The company has been moving toward more generating resources
based on natural gas as well as renewable energy such as solar,
Barrios said, noting that the Sundt plant uses recycled landfill
gas, and a pending project would use an innovative solar-thermal
power system to help run the plant's existing generators. Sundt
is powered up mainly during periods of peak power demand or to
replace other resources down for maintenance.
Though it is not without its own health effects, natural gas
has plummeted in price from more than $10 per thousand cubic
feet in 2008 to around $2.50 recently.
While TEP has a large stockpile of coal at Sundt ready for
future use, Barrios said a current three-year coal supply
contract expires at the end of this year and no decisions have
been made on future contracts.
On Thursday, a small but passionate group of local
environmental activists gathered to make their demands at Augie
Acuna-Los Ninos Park, with children playing nearby at Los Ninos
Elementary School and the Sundt plant's smokestacks in the
background.
Nationally, 126 coal-fired power plants are operated in
residential areas - with at least 10,000 people living within a
three-mile radius - and their health effects fall
disproportionately on lower-income and minority neighborhoods,
according to SourceWatch, a project of the Center for Media &
Democracy.
The group says that 56,609 people live within three miles of
the Sundt plant, while 1,947 live within a mile of the plant.
The gathering was called in coordination with "Connect the
Dots," a global series of events this week organized by 350.org,
a group advocating for awareness and action on global warming
and climate change.
The elimination of coal-fired power plants such as the TEP
furnace is needed to reduce global warming, though the groups
acknowledged that recent research suggests natural gas may be as
bad as coal in that regard.
"In the 21st century, Arizona and TEP can do better by
focusing on the sun's energy, clean energy, instead of dirty
coal," Patsy Stewart of 350.org said.
Though TEP has been recognized for its efforts to boost solar
and other renewable energy resources, Driscoll said those
efforts fall short. "Those solar things are a drop in the
bucket," he said. "TEP's not doing enough, and in that regard,
the industry's not doing enough, society isn't doing enough."
While utilities now face stepped-up public and regulatory
scrutiny of coal-fired power generation, a federal mandate about
30 years ago pushed the Sundt plant into coal operation.
TEP was ordered in 1981 by the U.S. Department of Energy to
convert the Sundt plant to coal-fired capability under the Power
Plant and Industrial Fuels Act of 1978, which sought to cut
America's reliance on foreign oil amid the energy crisis.
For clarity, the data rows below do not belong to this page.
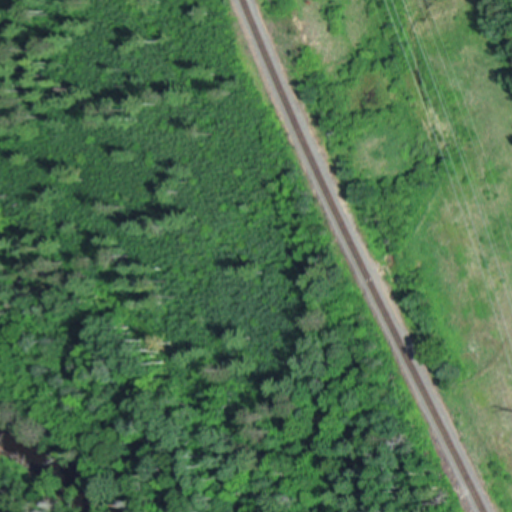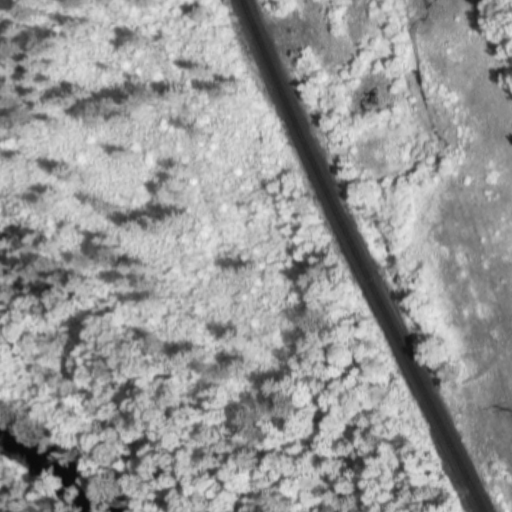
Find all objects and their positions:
railway: (358, 258)
river: (53, 472)
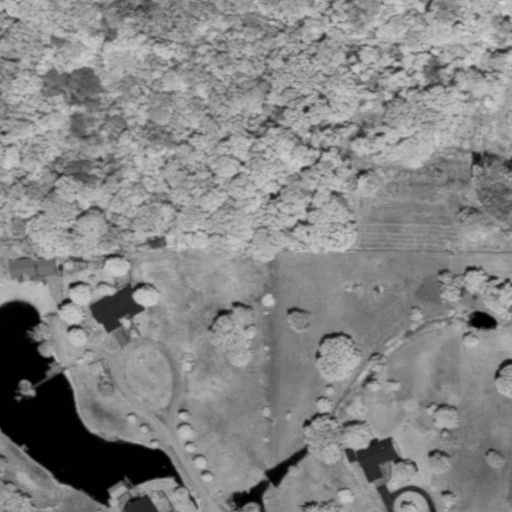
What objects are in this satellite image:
building: (36, 265)
building: (122, 305)
road: (160, 344)
building: (381, 455)
road: (188, 469)
road: (509, 500)
road: (210, 510)
road: (216, 510)
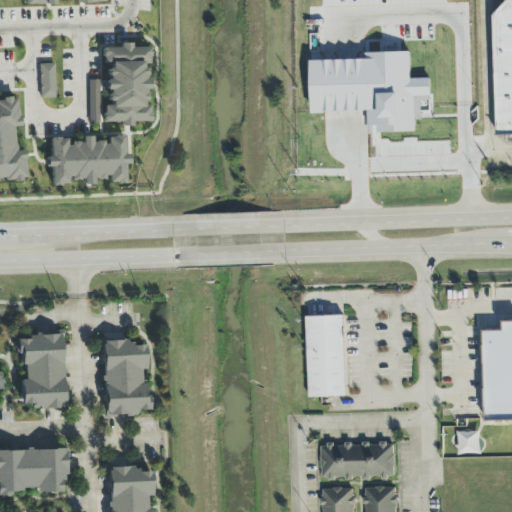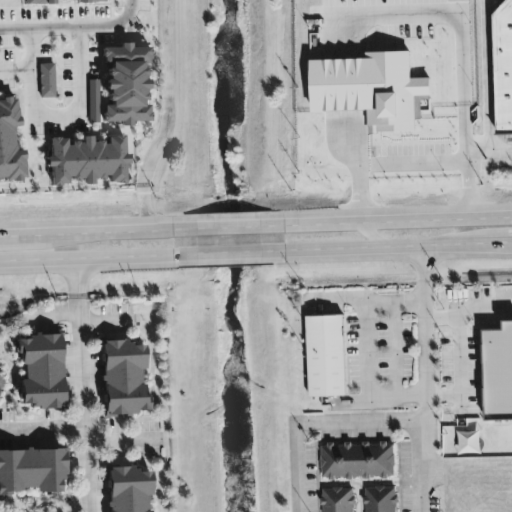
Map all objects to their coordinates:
building: (57, 2)
road: (74, 28)
building: (503, 69)
road: (16, 70)
road: (32, 72)
road: (488, 75)
building: (46, 81)
building: (125, 85)
building: (370, 90)
road: (80, 95)
building: (93, 102)
building: (10, 143)
road: (489, 152)
building: (87, 161)
road: (422, 164)
road: (164, 175)
road: (358, 176)
road: (469, 185)
road: (400, 221)
road: (230, 227)
road: (125, 231)
road: (39, 235)
road: (502, 244)
road: (393, 249)
road: (234, 253)
road: (87, 258)
road: (363, 300)
road: (61, 316)
road: (440, 318)
road: (104, 322)
road: (457, 341)
road: (368, 351)
road: (396, 351)
building: (325, 357)
building: (40, 371)
building: (498, 374)
building: (122, 378)
road: (426, 380)
road: (83, 385)
road: (380, 403)
road: (319, 424)
road: (42, 428)
road: (118, 441)
building: (469, 444)
building: (357, 462)
building: (31, 471)
building: (128, 490)
building: (338, 500)
building: (380, 500)
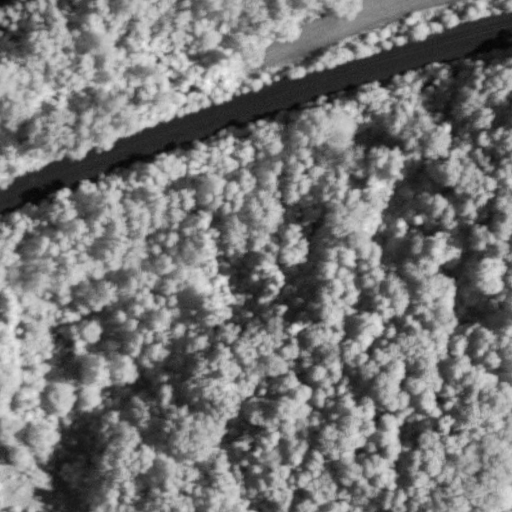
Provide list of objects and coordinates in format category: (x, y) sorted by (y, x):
railway: (253, 96)
railway: (253, 109)
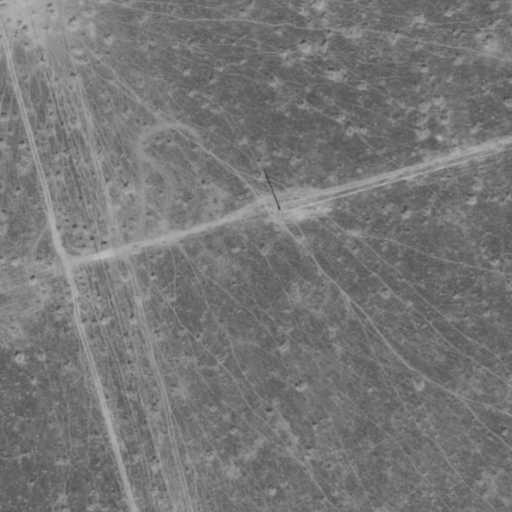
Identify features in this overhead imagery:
power tower: (272, 206)
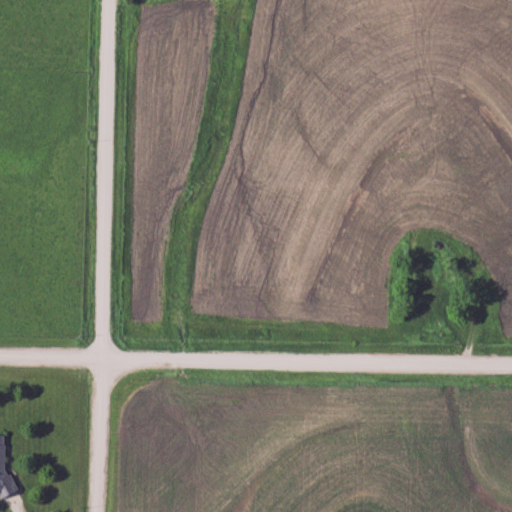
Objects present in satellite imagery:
building: (507, 231)
road: (107, 256)
road: (52, 363)
road: (308, 366)
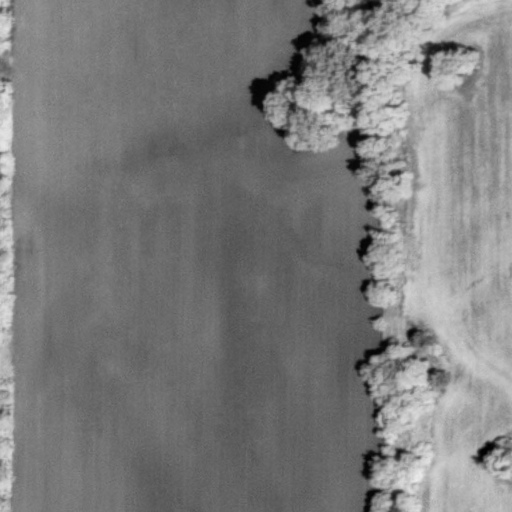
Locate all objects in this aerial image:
crop: (190, 266)
crop: (451, 276)
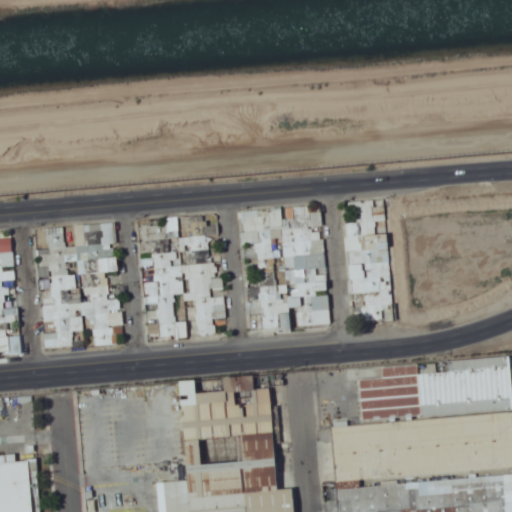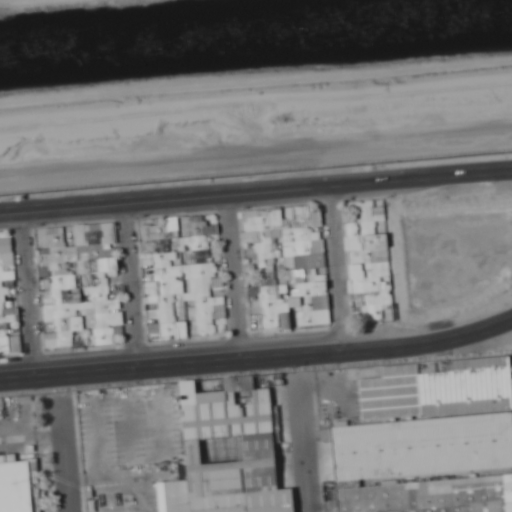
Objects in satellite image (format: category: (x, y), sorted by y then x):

That
law was rescinded in 1987.
The coal conversion was completed on the plant's Unit 4 in
1988; a project to convert a second unit was later abandoned.
Contact Assistant Business Editor David Wichner at
dwichner@azstarnet.com or 573-4181.
Did you know?
The first generating unit at the Irvington Generating Station
went into service in 1958, and three more were added by 1967.
The plant was renamed the H. Wilson Sundt Generating Station
in 2003 to honor a former longtime board member.